- Born: 1892 Poland
- Died: 16 October 1978 (aged 85–86)
- Occupations: Chess player Lumber mill owner
- Known for: Director of the American Chess Foundation
- Spouse: Bessie Levin
- Children: 3

= Isador Samuel Turover =

American chess master

Isador (Isaac) Samuel Turover (Sochaczew, 8 July 1892 – 16 October 1978) was an American chess master.

==Biography==
Born to a Jewish family in Poland, he moved to Belgium and then to the United States. He was a champion of Baltimore from 1918 to 1921, won the Washington D.C. championship in 1918 ahead of F. B. Walker and took 2nd, behind Vladimir Sournin, in the D.C. championship in 1920, tied for 8th at Atlantic City 1921 (the Eighth American Chess Congress; Dawid Janowski won), tied for 4th at Bradley Beach, New Jersey 1928 (Abraham Kupchik won), tied for 3rd at Bradley Beach 1929 (Alexander Alekhine won), took 8th at New York 1931 (José Raúl Capablanca won), and took 10th at Ventnor City, New Jersey 1944 (Jacob Levin won).

Turover settled in the Washington area and had a very successful lumber business.
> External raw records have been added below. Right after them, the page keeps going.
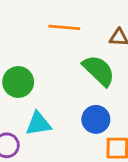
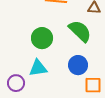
green circle: (18, 82) -> (42, 38), moved

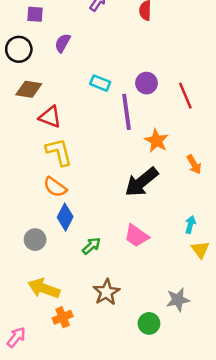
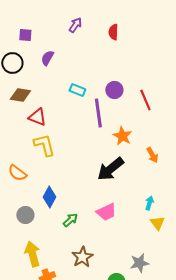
orange semicircle: (55, 187) -> (17, 173), moved
pink trapezoid: (136, 236) -> (106, 212), turned -60
yellow arrow: (44, 288) -> (32, 254), turned 55

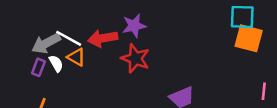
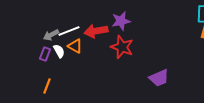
white line: (69, 38) -> (69, 31), turned -50
gray arrow: (46, 43) -> (51, 35), size x0.7

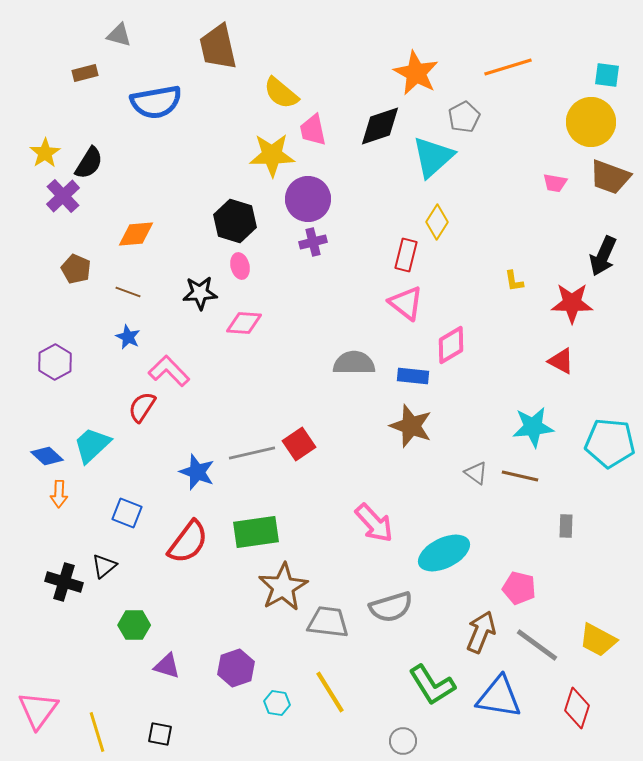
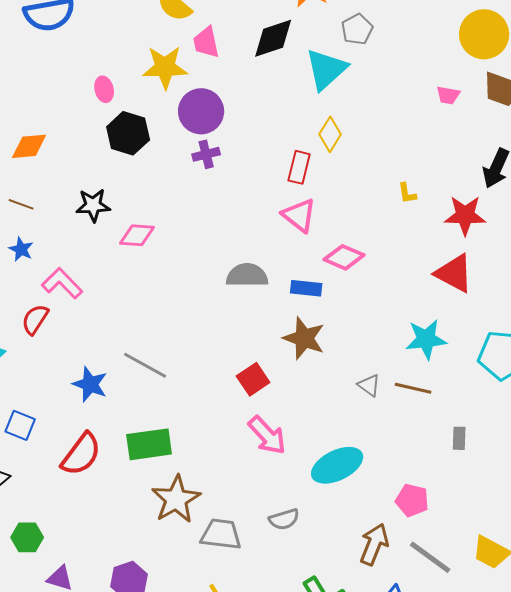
pink ellipse: (240, 266) -> (104, 89), moved
pink diamond: (451, 345) -> (344, 257), turned 54
red triangle: (561, 361) -> (454, 273), size x1.5
red square: (299, 444) -> (253, 379), moved
gray line: (252, 453) -> (145, 365), turned 42
gray semicircle: (391, 607) -> (284, 519), size x0.7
He married Bessie Levin and had three daughters: Sylvia, Naomi and Ruth. Turover became a director of the American Chess Foundation. He is also known as a chess patron and philanthropist. He sponsored Bobby Fischer's attendance in the 1962 Stockholm Interzonal. Throughout his life he offered cash prizes and other awards for brilliancies in chess games. For instance, in 1930, Turover gave a 500-lire brilliancy prize at the tournament in San Remo. Many years later, in 1973, Turover awarded David Bronstein two magnum bottles of the finest French champagne for a brilliancy in a game against Ljubomir Ljubojević. In 1974 he established the annual World Brilliancy Prize; the first winner was Michael Stean, who received $1,000 for his win against Walter Browne at the 21st Chess Olympiad in Nice.